[Crabbe, (George) by Alfred Ainger]@TWC D-Link bookCrabbe, (George) CHAPTER VII 8/25
Every little foible of the poet, when in this vein, is copied with great skill.
The superfluity of information, as in the case of-- "John Richard William Alexander Dwyer," whose only place in the narrative is that he preceded Pat Jennings's father in the situation as "Footman to Justinian Stubbs, Esquire"; or again in the detail that, "Emanuel Jennings brought his youngest boy Up as a corn-cutter--a safe employ" (a perfect Crabbian couplet), is imitated throughout, Crabbe's habit of frequent verbal antithesis, and even of something like punning, is exactly caught in such a couplet as: "Big-worded bullies who by quarrels live-- Who give the lie, and tell the lie they give." Much of the parody, no doubt, exhibits the fanciful humour of the brothers Smith, rather than of Crabbe, as is the case with many parodies.

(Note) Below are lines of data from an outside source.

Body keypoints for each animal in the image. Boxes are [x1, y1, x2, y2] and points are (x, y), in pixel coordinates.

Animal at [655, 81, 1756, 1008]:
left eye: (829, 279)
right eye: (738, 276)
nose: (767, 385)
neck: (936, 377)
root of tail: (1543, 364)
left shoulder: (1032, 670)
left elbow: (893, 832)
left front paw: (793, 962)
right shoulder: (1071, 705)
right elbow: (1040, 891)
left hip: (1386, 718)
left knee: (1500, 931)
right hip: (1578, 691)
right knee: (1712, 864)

Of course there are couplets here and there in Crabbe's narratives which justify the burlesque.
We have: "What is the truth? Old Jacob married thrice; He dealt in coals, and avarice was his vice," or the lines which the parodists themselves quote in their justification, "Something had happened wrong about a Bill Which was not drawn with true mercantile skill, So to amend it I was told to go, And seek the firm of Clutterbuck and Co." But lines such as these in fact occur only at long intervals.
Crabbe's couplets are more often pedestrian rather than grotesque. The poet himself, as the witty brothers relate with some pride, was by no means displeased or offended by the liberty taken.